Look through the records, and whenever a line includes the word "Bayesian", copy it.
==============================
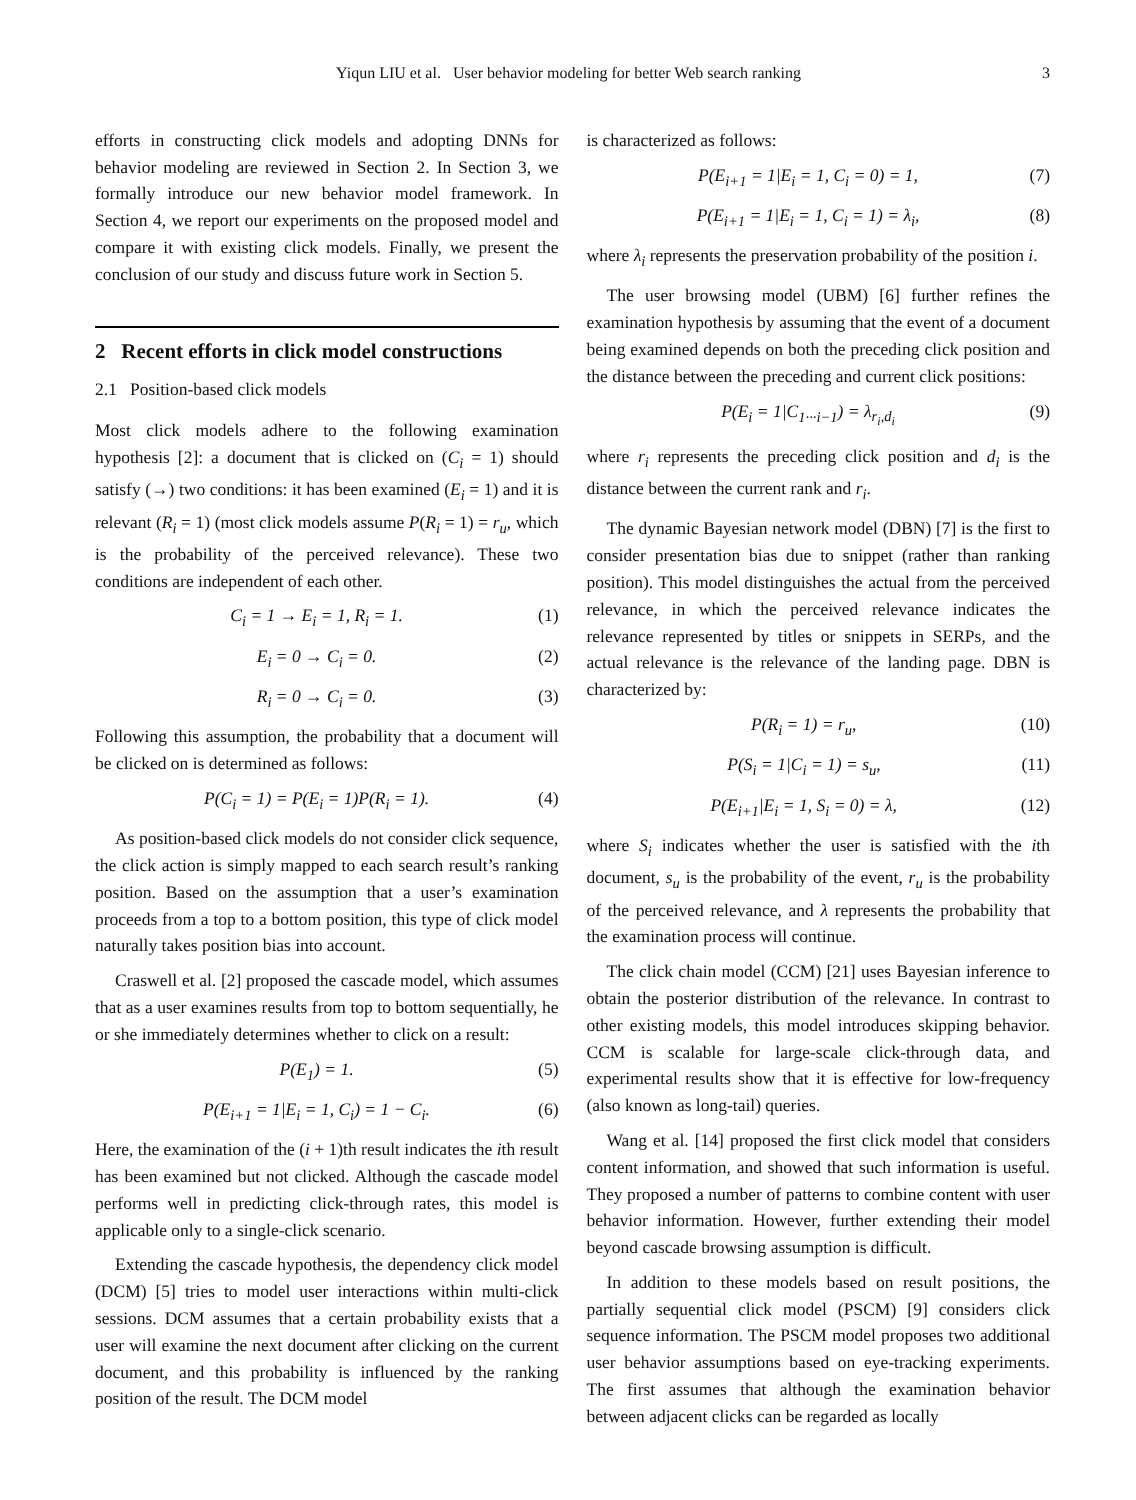Yiqun LIU et al. User behavior modeling for better Web search ranking 3
efforts in constructing click models and adopting DNNs for behavior modeling are reviewed in Section 2. In Section 3, we formally introduce our new behavior model framework. In Section 4, we report our experiments on the proposed model and compare it with existing click models. Finally, we present the conclusion of our study and discuss future work in Section 5.
2 Recent efforts in click model constructions
2.1 Position-based click models
Most click models adhere to the following examination hypothesis [2]: a document that is clicked on (C<sub>i</sub> = 1) should satisfy (→) two conditions: it has been examined (E<sub>i</sub> = 1) and it is relevant (R<sub>i</sub> = 1) (most click models assume P(R<sub>i</sub> = 1) = r<sub>u</sub>, which is the probability of the perceived relevance). These two conditions are independent of each other.
C<sub>i</sub> = 1 → E<sub>i</sub> = 1, R<sub>i</sub> = 1. (1)
E<sub>i</sub> = 0 → C<sub>i</sub> = 0. (2)
R<sub>i</sub> = 0 → C<sub>i</sub> = 0. (3)
Following this assumption, the probability that a document will be clicked on is determined as follows:
P(C<sub>i</sub> = 1) = P(E<sub>i</sub> = 1)P(R<sub>i</sub> = 1). (4)
As position-based click models do not consider click sequence, the click action is simply mapped to each search result’s ranking position. Based on the assumption that a user’s examination proceeds from a top to a bottom position, this type of click model naturally takes position bias into account.
Craswell et al. [2] proposed the cascade model, which assumes that as a user examines results from top to bottom sequentially, he or she immediately determines whether to click on a result:
P(E<sub>1</sub>) = 1. (5)
P(E<sub>i+1</sub> = 1|E<sub>i</sub> = 1, C<sub>i</sub>) = 1 − C<sub>i</sub>. (6)
Here, the examination of the (i + 1)th result indicates the ith result has been examined but not clicked. Although the cascade model performs well in predicting click-through rates, this model is applicable only to a single-click scenario.
Extending the cascade hypothesis, the dependency click model (DCM) [5] tries to model user interactions within multi-click sessions. DCM assumes that a certain probability exists that a user will examine the next document after clicking on the current document, and this probability is influenced by the ranking position of the result. The DCM model
is characterized as follows:
P(E<sub>i+1</sub> = 1|E<sub>i</sub> = 1, C<sub>i</sub> = 0) = 1, (7)
P(E<sub>i+1</sub> = 1|E<sub>i</sub> = 1, C<sub>i</sub> = 1) = λ<sub>i</sub>, (8)
where λ<sub>i</sub> represents the preservation probability of the position i.
The user browsing model (UBM) [6] further refines the examination hypothesis by assuming that the event of a document being examined depends on both the preceding click position and the distance between the preceding and current click positions:
P(E<sub>i</sub> = 1|C<sub>1···i−1</sub>) = λ<sub>r<sub>i</sub>,d<sub>i</sub></sub> (9)
where r<sub>i</sub> represents the preceding click position and d<sub>i</sub> is the distance between the current rank and r<sub>i</sub>.
The dynamic Bayesian network model (DBN) [7] is the first to consider presentation bias due to snippet (rather than ranking position). This model distinguishes the actual from the perceived relevance, in which the perceived relevance indicates the relevance represented by titles or snippets in SERPs, and the actual relevance is the relevance of the landing page. DBN is characterized by:
P(R<sub>i</sub> = 1) = r<sub>u</sub>, (10)
P(S<sub>i</sub> = 1|C<sub>i</sub> = 1) = s<sub>u</sub>, (11)
P(E<sub>i+1</sub>|E<sub>i</sub> = 1, S<sub>i</sub> = 0) = λ, (12)
where S<sub>i</sub> indicates whether the user is satisfied with the ith document, s<sub>u</sub> is the probability of the event, r<sub>u</sub> is the probability of the perceived relevance, and λ represents the probability that the examination process will continue.
The click chain model (CCM) [21] uses Bayesian inference to obtain the posterior distribution of the relevance. In contrast to other existing models, this model introduces skipping behavior. CCM is scalable for large-scale click-through data, and experimental results show that it is effective for low-frequency (also known as long-tail) queries.
Wang et al. [14] proposed the first click model that considers content information, and showed that such information is useful. They proposed a number of patterns to combine content with user behavior information. However, further extending their model beyond cascade browsing assumption is difficult.
In addition to these models based on result positions, the partially sequential click model (PSCM) [9] considers click sequence information. The PSCM model proposes two additional user behavior assumptions based on eye-tracking experiments. The first assumes that although the examination behavior between adjacent clicks can be regarded as locally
==============================
- **WORKED SOLUTION**
The dynamic Bayesian network model (DBN) [7] is the first to consider presentation bias due to snippet (rather than ranking position). This model distinguishes the actual from the perceived relevance, in which the perceived relevance indicates the relevance represented by titles or snippets in SERPs, and the actual relevance is the relevance of the landing page. DBN is characterized by:
The click chain model (CCM) [21] uses Bayesian inference to obtain the posterior distribution of the relevance. In contrast to other existing models, this model introduces skipping behavior. CCM is scalable for large-scale click-through data, and experimental results show that it is effective for low-frequency (also known as long-tail) queries.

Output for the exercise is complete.